Autre question (toujours dans l'esprit de l'originale) : "vous avez parlé de LA culture, de LES cultures populaires, urbaines, des quartiers - quels quartiers ? Allez savoir. Et vous avez dit vouloir améliorer ces cultures. Si vous avez une échelle de valeur des cultures pouvez-vous nous dire laquelle ? Vos propos quant à l'uniformisation de LA culture ne signifieraient-ils pas un moyen de contrôler les cultures urbaines et d'être plus à même de présenter un vecteur de promotion de la France au travers de cette vitrine culturelle?".

 

Réponse du candidat : "mais toutes ces cultures, ces mélanges, c'est notre culture. C'est la nôtre (les sourcils montant et la tête d'innocent de celui qui pense vraiment qu'on va avaler ses couleuvres)"

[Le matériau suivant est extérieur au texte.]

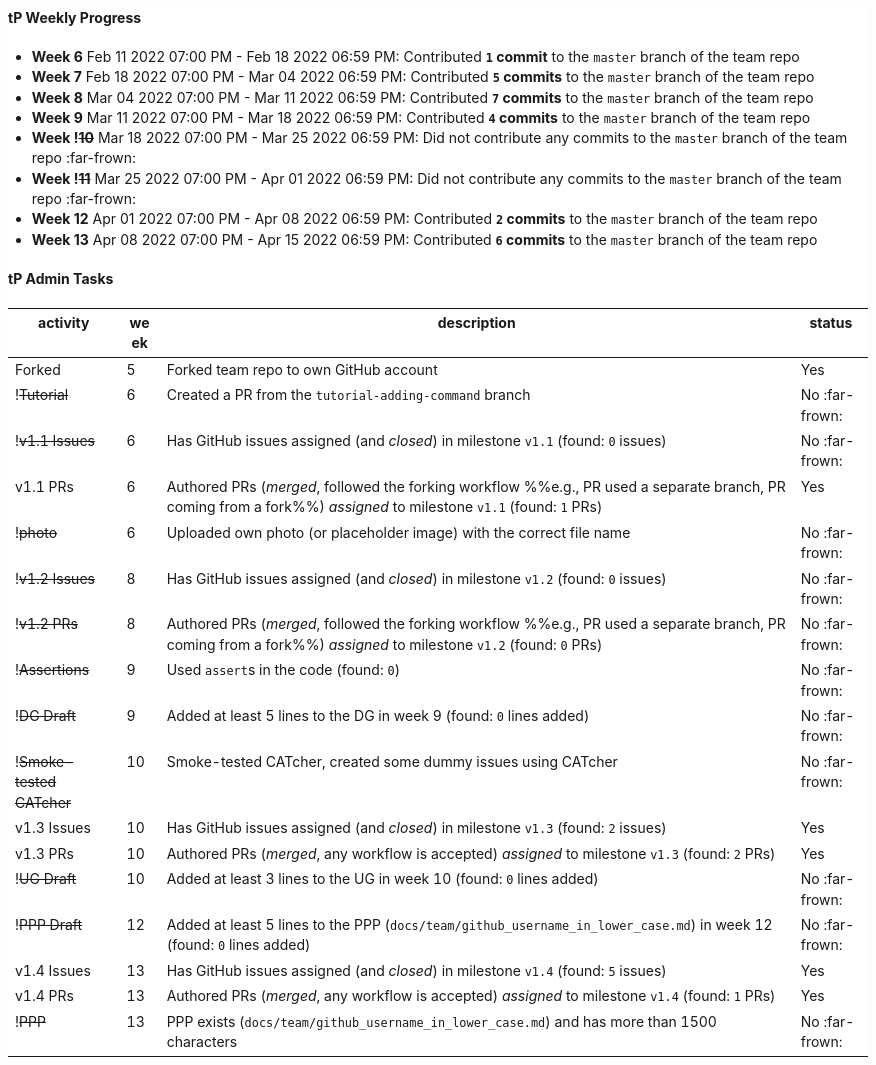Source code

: 
<modal large header="A0177748_: tP Progress Details" id="modal:tpPD-A0177748">

#### tP Weekly Progress

<div class="indented">

* **Week <span class="badge badge-success mr-1">6</span>** Feb 11 2022 07:00 PM - Feb 18 2022 06:59 PM: Contributed **`1` commit** to the `master` branch of the team repo
* **Week <span class="badge badge-success mr-1">7</span>** Feb 18 2022 07:00 PM - Mar 04 2022 06:59 PM: Contributed **`5` commits** to the `master` branch of the team repo
* **Week <span class="badge badge-success mr-1">8</span>** Mar 04 2022 07:00 PM - Mar 11 2022 06:59 PM: Contributed **`7` commits** to the `master` branch of the team repo
* **Week <span class="badge badge-success mr-1">9</span>** Mar 11 2022 07:00 PM - Mar 18 2022 06:59 PM: Contributed **`4` commits** to the `master` branch of the team repo
* **Week <span class="badge badge-danger mr-1">!~~10~~</span>** Mar 18 2022 07:00 PM - Mar 25 2022 06:59 PM: Did not contribute any commits to the `master` branch of the team repo :far-frown:
* **Week <span class="badge badge-danger mr-1">!~~11~~</span>** Mar 25 2022 07:00 PM - Apr 01 2022 06:59 PM: Did not contribute any commits to the `master` branch of the team repo :far-frown:
* **Week <span class="badge badge-success mr-1">12</span>** Apr 01 2022 07:00 PM - Apr 08 2022 06:59 PM: Contributed **`2` commits** to the `master` branch of the team repo
* **Week <span class="badge badge-success mr-1">13</span>** Apr 08 2022 07:00 PM - Apr 15 2022 06:59 PM: Contributed **`6` commits** to the `master` branch of the team repo
</div>
    
#### tP Admin Tasks
activity | week | description | status
---------|------|-------------|-------
<span class="badge badge-success mr-1">Forked</span> | 5 | Forked team repo to own GitHub account | Yes
<span class="badge badge-danger mr-1">!~~Tutorial~~</span> | 6 | Created a PR from the `tutorial-adding-command` branch | No :far-frown:
<span class="badge badge-danger mr-1">!~~v1.1 Issues~~</span> | 6 | Has GitHub issues assigned (and _closed_) in milestone `v1.1` (found: `0` issues) | No :far-frown:
<span class="badge badge-success mr-1">v1.1 PRs</span> | 6 | Authored PRs (_merged_, followed the forking workflow %%e.g., PR used a separate branch, PR coming from a fork%%) _assigned_ to milestone `v1.1` (found: `1` PRs) | Yes
<span class="badge badge-danger mr-1">!~~photo~~</span> | 6 | Uploaded own photo (or placeholder image) with the correct file name | No :far-frown:
<span class="badge badge-danger mr-1">!~~v1.2 Issues~~</span> | 8 | Has GitHub issues assigned (and _closed_) in milestone `v1.2` (found: `0` issues) | No :far-frown:
<span class="badge badge-danger mr-1">!~~v1.2 PRs~~</span> | 8 | Authored PRs (_merged_, followed the forking workflow %%e.g., PR used a separate branch, PR coming from a fork%%) _assigned_ to milestone `v1.2` (found: `0` PRs) | No :far-frown:
<span class="badge badge-danger mr-1">!~~Assertions~~</span> | 9 | Used `assert`s in the code (found: `0`) | No :far-frown:
<span class="badge badge-danger mr-1">!~~DG Draft~~</span> | 9 | Added at least 5 lines to the DG in week 9 (found: `0` lines added) | No :far-frown:
<span class="badge badge-danger mr-1">!~~Smoke-tested CATcher~~</span> | 10 | Smoke-tested CATcher, created some dummy issues using CATcher | No :far-frown:
<span class="badge badge-success mr-1">v1.3 Issues</span> | 10 | Has GitHub issues assigned (and _closed_) in milestone `v1.3` (found: `2` issues) | Yes
<span class="badge badge-info mr-1">v1.3 PRs</span> | 10 | Authored PRs (_merged_, any workflow is accepted) _assigned_ to milestone `v1.3` (found: `2` PRs) | Yes
<span class="badge badge-danger mr-1">!~~UG Draft~~</span> | 10 | Added at least 3 lines to the UG in week 10 (found: `0` lines added) | No :far-frown:
<span class="badge badge-danger mr-1">!~~PPP Draft~~</span> | 12 | Added at least 5 lines to the PPP (`docs/team/github_username_in_lower_case.md`) in week 12 (found: `0` lines added) | No :far-frown:
<span class="badge badge-success mr-1">v1.4 Issues</span> | 13 | Has GitHub issues assigned (and _closed_) in milestone `v1.4` (found: `5` issues) | Yes
<span class="badge badge-info mr-1">v1.4 PRs</span> | 13 | Authored PRs (_merged_, any workflow is accepted) _assigned_ to milestone `v1.4` (found: `1` PRs) | Yes
<span class="badge badge-dark mr-1">!~~PPP~~</span> | 13 | PPP exists (`docs/team/github_username_in_lower_case.md`) and has more than 1500 characters | No :far-frown:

blabla, genre "la bonne réponse". Je n'écoute plus. 

 

Moi, j'appelle ça un total flop. C'est pas ce que tu disais à l'instant.

 

Je me permets une dernière question : "pouvez-vous nous donner votre définition de la culture ? ». (Je précise que ce monsieur s'autopromouvait depuis plus d'une vingtaine de minutes. A aucun moment il ne lui est venu à l'esprit que de définir ce dont il disait pourtant parler : LA culture).

 

Là, ses yeux s'écarquillent et son front se plisse. Reprise de contrôle. il me regarde d'un air désolé en montrant d'une doigt une journaliste installée à côté de moi style "désolé. Je peux pas te répondre, j'ai une autre question là".

 



hollande

 

 

Mais je ne reste pas sur ma faim ; rien d'étonnant. Plus tard, j'apprendrai par des

personnes présentes que sa cabriole n'est pas passée inaperçue ; d'autant que éhonté et avec le même sourire de façade que dans cette émission de parodie bien connue, il reprendra les propos d'un intervenant pour nous donner...sa définition de la culture.

Il n'y a pas que les candidats au bac qui copient sur le voisin.

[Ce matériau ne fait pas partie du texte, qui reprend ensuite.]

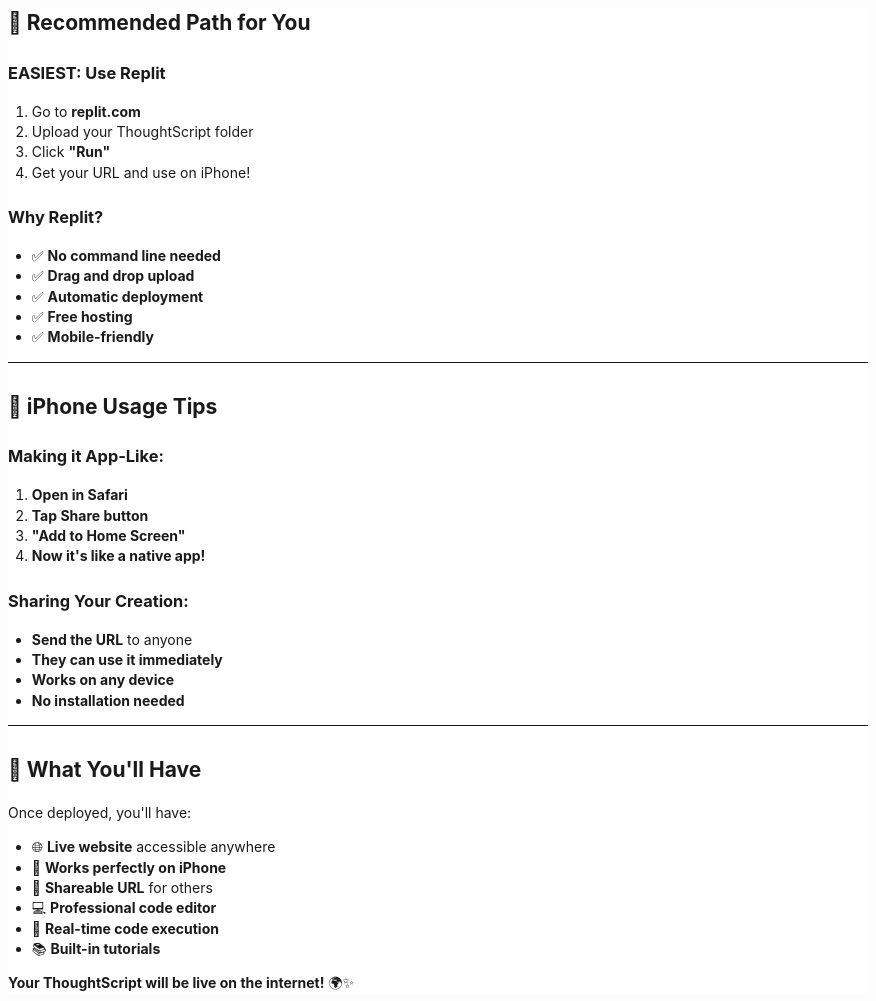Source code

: 
## 🚀 **Recommended Path for You**

### **EASIEST: Use Replit**
1. Go to **replit.com**
2. Upload your ThoughtScript folder
3. Click **"Run"**
4. Get your URL and use on iPhone!

### **Why Replit?**
- ✅ **No command line needed**
- ✅ **Drag and drop upload**
- ✅ **Automatic deployment**
- ✅ **Free hosting**
- ✅ **Mobile-friendly**

---

## 📱 **iPhone Usage Tips**

### **Making it App-Like:**
1. **Open in Safari**
2. **Tap Share button**
3. **"Add to Home Screen"**
4. **Now it's like a native app!**

### **Sharing Your Creation:**
- **Send the URL** to anyone
- **They can use it immediately**
- **Works on any device**
- **No installation needed**

---

## 🎉 **What You'll Have**

Once deployed, you'll have:
- 🌐 **Live website** accessible anywhere
- 📱 **Works perfectly on iPhone**
- 🔗 **Shareable URL** for others
- 💻 **Professional code editor**
- 🚀 **Real-time code execution**
- 📚 **Built-in tutorials**

**Your ThoughtScript will be live on the internet!** 🌍✨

Navrant. C'est le seul qualificatif que j'ai pu trouver.

 

Alors quoi ? Tu t'affiches à une réception où rien ne te prédisposait à être présent. Tu discutes d'un sujet qui est tout de même le thème de la soirée et tu sèches sur une petite question basique !

A croire que le régime alimentaire et le teint hâlé feraient le candidat...

 

La Culture pour les Nuls, on le trouve en librairie ?

 

 

* petit clin d'oeil à l'un de ses titres, Brandt Rhapsodie.